### [SUPPLIED INFORMATION]
○ ○ ○
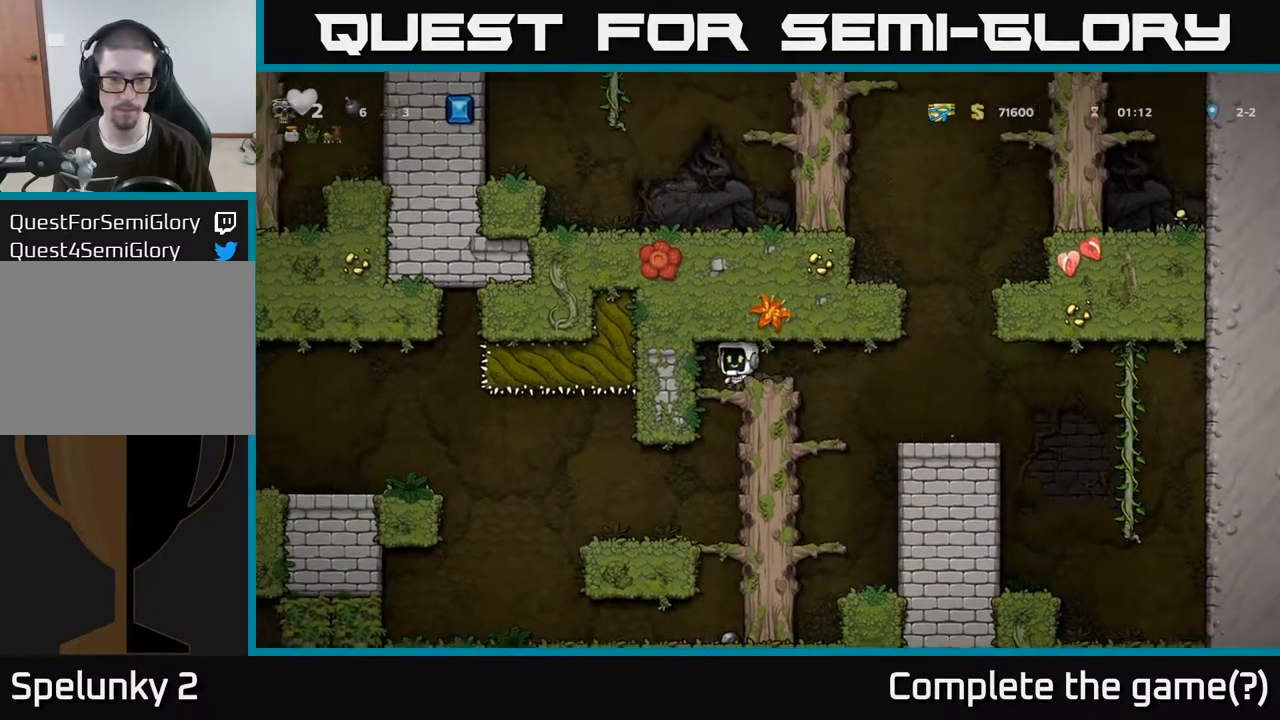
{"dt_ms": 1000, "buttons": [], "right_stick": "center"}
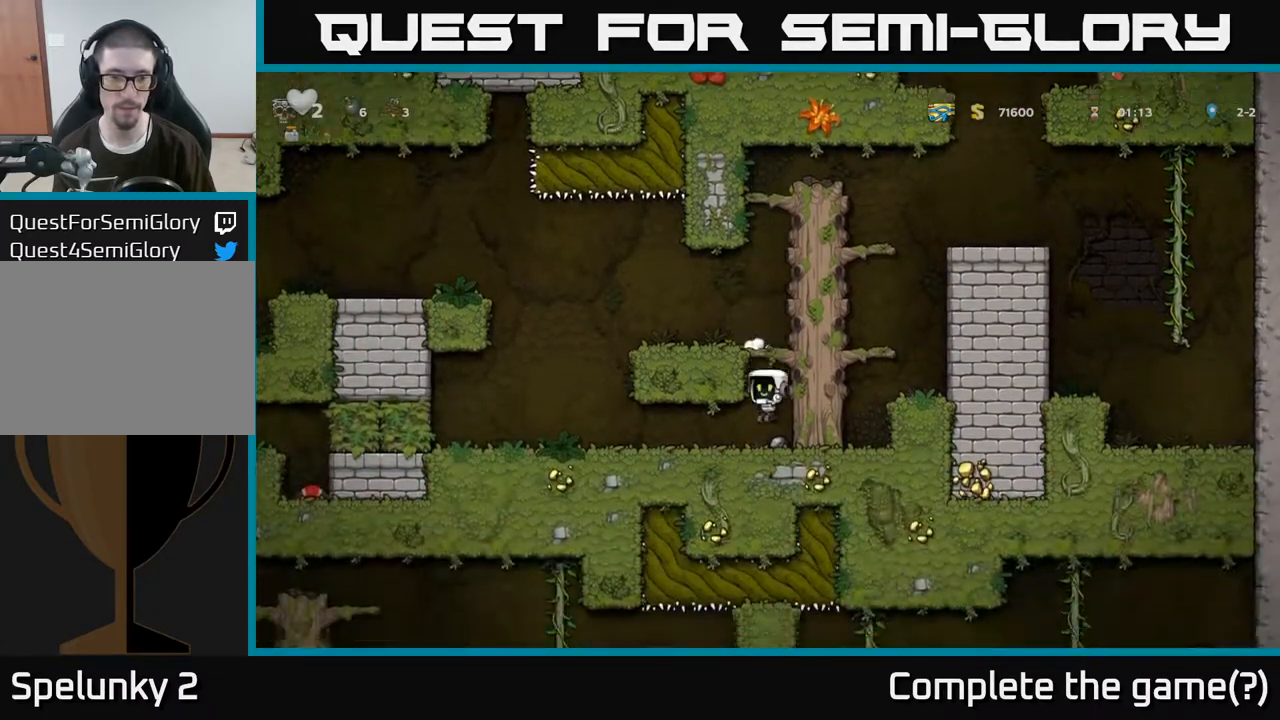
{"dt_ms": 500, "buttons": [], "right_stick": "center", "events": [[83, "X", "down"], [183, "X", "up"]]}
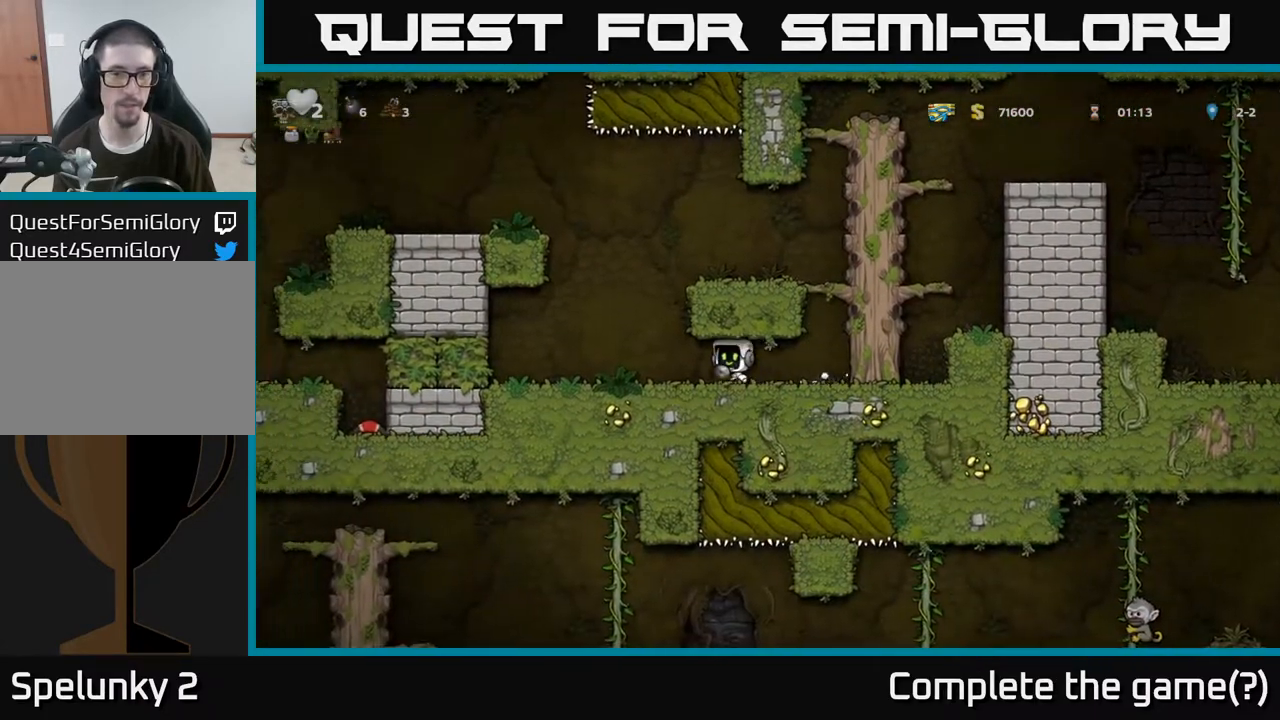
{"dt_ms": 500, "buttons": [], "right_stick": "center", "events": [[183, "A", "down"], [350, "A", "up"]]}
○ ○ ○
### [TASK BRIEF]
Every line above needs to be written out again as it stands. Pictures do not belong in the copy.

### [ANSWER SECTION]
{"dt_ms": 1000, "buttons": [], "right_stick": "center"}
{"dt_ms": 500, "buttons": [], "right_stick": "center", "events": [[83, "X", "down"], [183, "X", "up"]]}
{"dt_ms": 500, "buttons": [], "right_stick": "center", "events": [[183, "A", "down"], [350, "A", "up"]]}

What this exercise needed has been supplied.